• **About this task**
Update the lines of the records from the line with "Ribuan Pelayat Antar" up to and including the line with "обычно состоит из" by changing "Häkelschule" to "Häkelkurs". Leave everything else unchanged, and give only those lines.

[Source records]
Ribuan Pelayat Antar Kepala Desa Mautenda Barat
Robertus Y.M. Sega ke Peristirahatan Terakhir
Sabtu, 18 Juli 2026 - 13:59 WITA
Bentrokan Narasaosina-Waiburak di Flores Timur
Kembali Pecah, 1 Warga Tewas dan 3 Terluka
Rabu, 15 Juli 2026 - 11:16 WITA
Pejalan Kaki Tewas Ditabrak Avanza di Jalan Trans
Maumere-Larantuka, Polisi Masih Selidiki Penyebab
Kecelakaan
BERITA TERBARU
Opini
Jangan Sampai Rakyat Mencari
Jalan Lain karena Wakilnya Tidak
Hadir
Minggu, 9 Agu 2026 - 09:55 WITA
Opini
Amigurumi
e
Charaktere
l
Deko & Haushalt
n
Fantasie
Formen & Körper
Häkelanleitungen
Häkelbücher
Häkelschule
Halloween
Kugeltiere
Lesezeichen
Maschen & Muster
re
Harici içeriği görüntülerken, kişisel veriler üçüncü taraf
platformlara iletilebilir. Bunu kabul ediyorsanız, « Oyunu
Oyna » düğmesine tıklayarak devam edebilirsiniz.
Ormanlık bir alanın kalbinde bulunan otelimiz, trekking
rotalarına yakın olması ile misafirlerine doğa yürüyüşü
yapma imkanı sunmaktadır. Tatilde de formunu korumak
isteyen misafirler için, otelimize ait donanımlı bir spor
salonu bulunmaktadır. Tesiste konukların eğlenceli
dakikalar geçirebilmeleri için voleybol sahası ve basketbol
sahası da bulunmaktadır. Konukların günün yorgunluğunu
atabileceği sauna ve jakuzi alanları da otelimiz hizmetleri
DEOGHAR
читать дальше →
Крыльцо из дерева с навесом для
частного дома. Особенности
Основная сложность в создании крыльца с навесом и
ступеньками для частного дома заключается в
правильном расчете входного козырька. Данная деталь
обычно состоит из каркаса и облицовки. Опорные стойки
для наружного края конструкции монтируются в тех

* * *

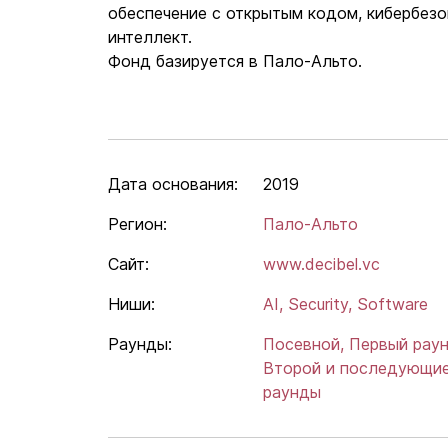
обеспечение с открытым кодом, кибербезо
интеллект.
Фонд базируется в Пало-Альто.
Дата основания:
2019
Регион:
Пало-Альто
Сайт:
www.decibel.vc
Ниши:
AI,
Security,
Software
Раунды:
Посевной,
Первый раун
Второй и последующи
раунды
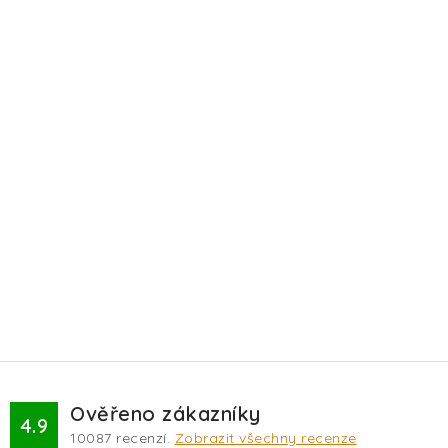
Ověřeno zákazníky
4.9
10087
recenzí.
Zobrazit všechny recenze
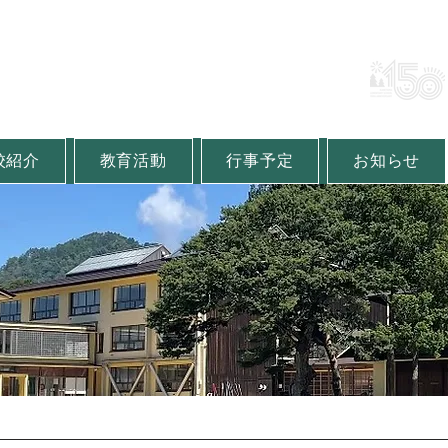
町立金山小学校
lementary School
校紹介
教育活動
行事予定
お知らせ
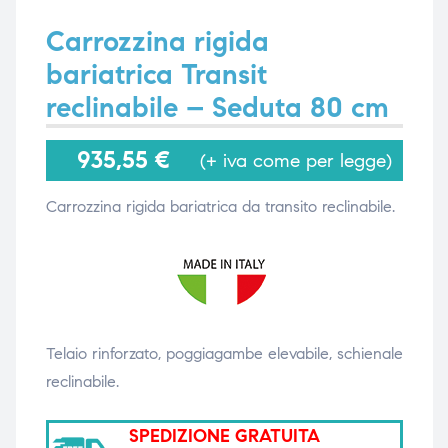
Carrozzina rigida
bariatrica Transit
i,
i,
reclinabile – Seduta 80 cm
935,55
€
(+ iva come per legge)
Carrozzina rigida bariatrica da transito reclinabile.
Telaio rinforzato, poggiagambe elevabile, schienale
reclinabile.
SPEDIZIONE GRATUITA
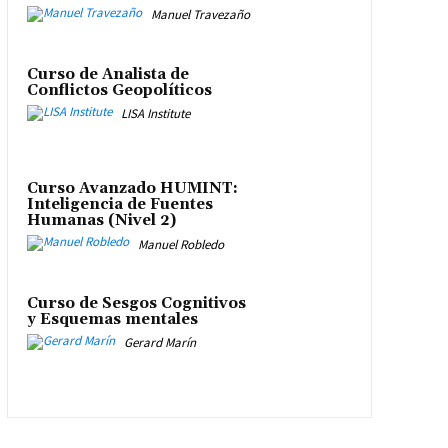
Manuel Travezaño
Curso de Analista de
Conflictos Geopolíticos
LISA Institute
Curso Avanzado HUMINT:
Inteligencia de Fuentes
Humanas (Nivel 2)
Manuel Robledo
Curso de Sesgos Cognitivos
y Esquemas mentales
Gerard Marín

• **Reply**
Ribuan Pelayat Antar Kepala Desa Mautenda Barat
Robertus Y.M. Sega ke Peristirahatan Terakhir
Sabtu, 18 Juli 2026 - 13:59 WITA
Bentrokan Narasaosina-Waiburak di Flores Timur
Kembali Pecah, 1 Warga Tewas dan 3 Terluka
Rabu, 15 Juli 2026 - 11:16 WITA
Pejalan Kaki Tewas Ditabrak Avanza di Jalan Trans
Maumere-Larantuka, Polisi Masih Selidiki Penyebab
Kecelakaan
BERITA TERBARU
Opini
Jangan Sampai Rakyat Mencari
Jalan Lain karena Wakilnya Tidak
Hadir
Minggu, 9 Agu 2026 - 09:55 WITA
Opini
Amigurumi
e
Charaktere
l
Deko & Haushalt
n
Fantasie
Formen & Körper
Häkelanleitungen
Häkelbücher
Häkelkurs
Halloween
Kugeltiere
Lesezeichen
Maschen & Muster
re
Harici içeriği görüntülerken, kişisel veriler üçüncü taraf
platformlara iletilebilir. Bunu kabul ediyorsanız, « Oyunu
Oyna » düğmesine tıklayarak devam edebilirsiniz.
Ormanlık bir alanın kalbinde bulunan otelimiz, trekking
rotalarına yakın olması ile misafirlerine doğa yürüyüşü
yapma imkanı sunmaktadır. Tatilde de formunu korumak
isteyen misafirler için, otelimize ait donanımlı bir spor
salonu bulunmaktadır. Tesiste konukların eğlenceli
dakikalar geçirebilmeleri için voleybol sahası ve basketbol
sahası da bulunmaktadır. Konukların günün yorgunluğunu
atabileceği sauna ve jakuzi alanları da otelimiz hizmetleri
DEOGHAR
читать дальше →
Крыльцо из дерева с навесом для
частного дома. Особенности
Основная сложность в создании крыльца с навесом и
ступеньками для частного дома заключается в
правильном расчете входного козырька. Данная деталь
обычно состоит из каркаса и облицовки. Опорные стойки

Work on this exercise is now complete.